Regularly moving your body is not only good for your body, it also helps you improve your mood (thank you, endorphins) and your self-control. Taking a walk when feeling overwhelmed can help reset your mood, help give you a sense of control, and get you back on the right track.
Taking a break to focus and control your breathing can help you relax and instill a sense of peace in you. It can also help you remember there are things you can control and minimize your focus on the things you cannot.
Writing out your thoughts can help you process them and understand them better. As you are writing down your thoughts you may realize that the things you can't control are less important and that other things are worrying you that you can control and address.
Get Quality Sleep
Sleep is needed to keep us in a healthy mental state and to improve the way we experience life. Make sure you get at least 7-7.5 hours per night, and you'll feel more resilient and able to tackle the issues that come your way.
Being thankful for the things that are going well in your life can help you find more to be grateful for every day. Practicing gratitude regularly can help you feel more in control of your life and the things that you can't control will begin feeling less overwhelming.
How BetterHelp Can Support You
No matter how much effort you put into not caring, sometimes we just need that extra bit of help from someone trained and experienced. This is where talking to a professional can be helpful. BetterHelp has licensed, certified counselors that have helped others with this same issue in the past. They will help you understand what it is you are feeling and help you discover why you are feeling this way. There’s been a lot of discussion about the veracity of online counseling, particularly with the advent of the COVID-19 outbreak. A recent publication considered the effectiveness of online counseling over the last two decades, reiterating that studies have found that for most psychological issues, virtual counseling is just as effective as face-to-face counseling. They also noted that many people feel safer and more comfortable in their own space and, when writing, may get to their issues in a more concise way.

* Record excerpts:

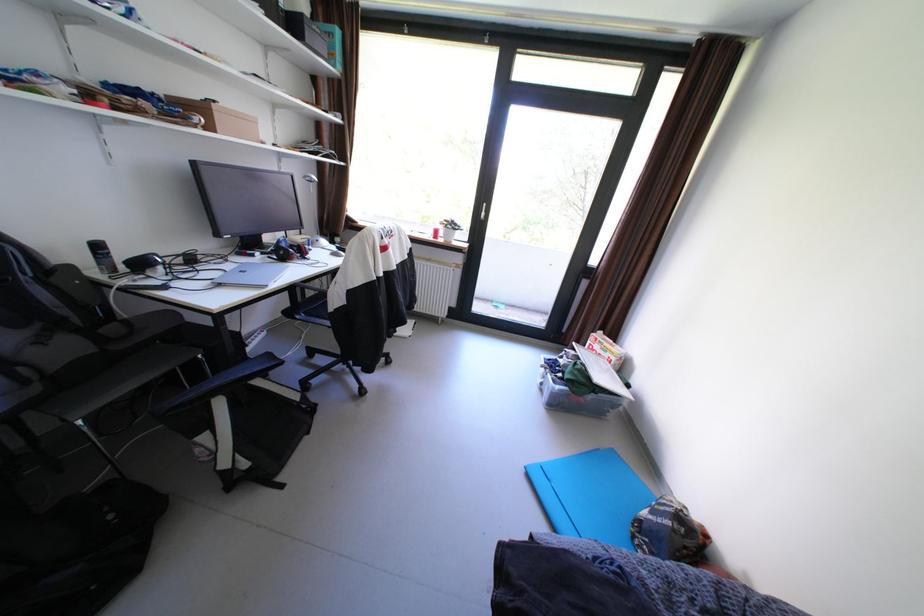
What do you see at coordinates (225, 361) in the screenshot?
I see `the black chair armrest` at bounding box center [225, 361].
---
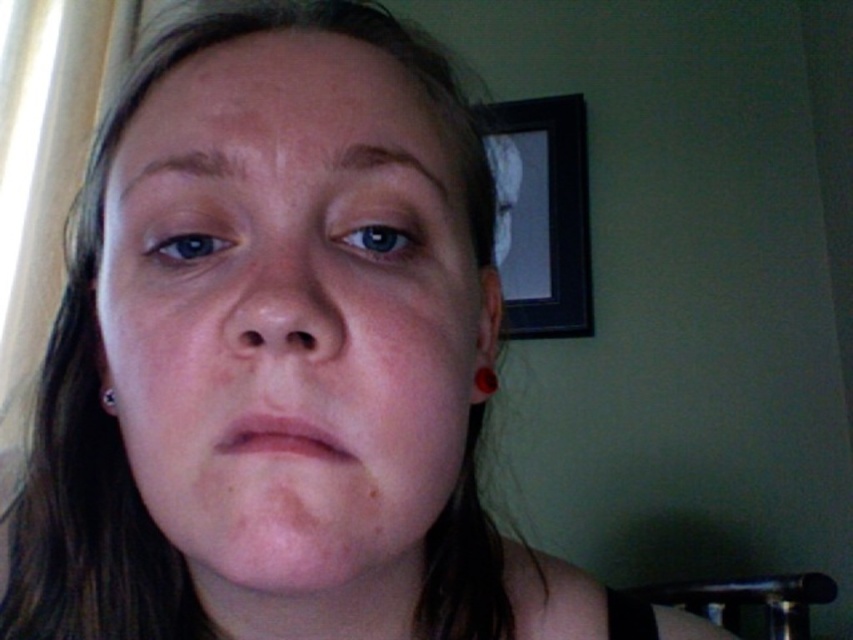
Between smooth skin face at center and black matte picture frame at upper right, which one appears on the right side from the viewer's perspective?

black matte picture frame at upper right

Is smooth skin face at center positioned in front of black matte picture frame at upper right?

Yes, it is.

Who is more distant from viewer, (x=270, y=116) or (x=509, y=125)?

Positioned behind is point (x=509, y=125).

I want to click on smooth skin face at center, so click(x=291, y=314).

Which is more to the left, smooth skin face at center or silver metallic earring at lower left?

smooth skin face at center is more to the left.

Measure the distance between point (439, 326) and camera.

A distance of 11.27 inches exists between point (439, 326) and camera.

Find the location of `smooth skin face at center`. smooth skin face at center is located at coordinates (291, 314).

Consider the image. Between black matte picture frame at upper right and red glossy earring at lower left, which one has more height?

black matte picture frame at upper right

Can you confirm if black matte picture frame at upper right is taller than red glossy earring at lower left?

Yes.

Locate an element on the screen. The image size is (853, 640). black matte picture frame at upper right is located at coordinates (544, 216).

* Apply what you read:
**A)** Name every practice the self-care text suggests you do on your own, before its heading "How BetterHelp Can Support You".
**B)** Write the next part of the self-care text, starting after its last sentence.
The items have nothing to do with the self-care text.

* Results by task:
**A)** Moving your body regularly, such as taking a walk; taking a break to focus on and control your breathing; writing out your thoughts; getting quality sleep; practicing gratitude.

**B)**
The study pointed out some practical issues that may seem obvious as well: attending a session online takes out what might be a lengthy commute to an office and removes the potential stigma of someone finding out you’re going to said office. Plenty of people have already given BetterHelp a try for similar issues:
“Christine is a great listener and helps me keep things in per[s]pective. If I get overwhelmed, stressed, or feel out of control, she opens my eyes to the source and offers couping stratigies to deal with it. I enjoy our conversations and she helps me reme[m]ber to be grateful for the good in my life and in the world instead of me always focusing on the negatives and what ifs. She has been a God sent and I appreciate her guid[a]nce and support.”
“Irene has always been attentive, intuitive, and creative in her efforts to help me better understand my-self, and deal with both the trauma of the past and the future! I have enjoyed every moment we speak and she helps elucidate on the things I do not notice, and helped me to have better control of sinking feelings! Absolutely a life changing experience.”
As frustrating as it can be dealing with things that are out of your control, know that there is at least one thing within your control-the way you respond.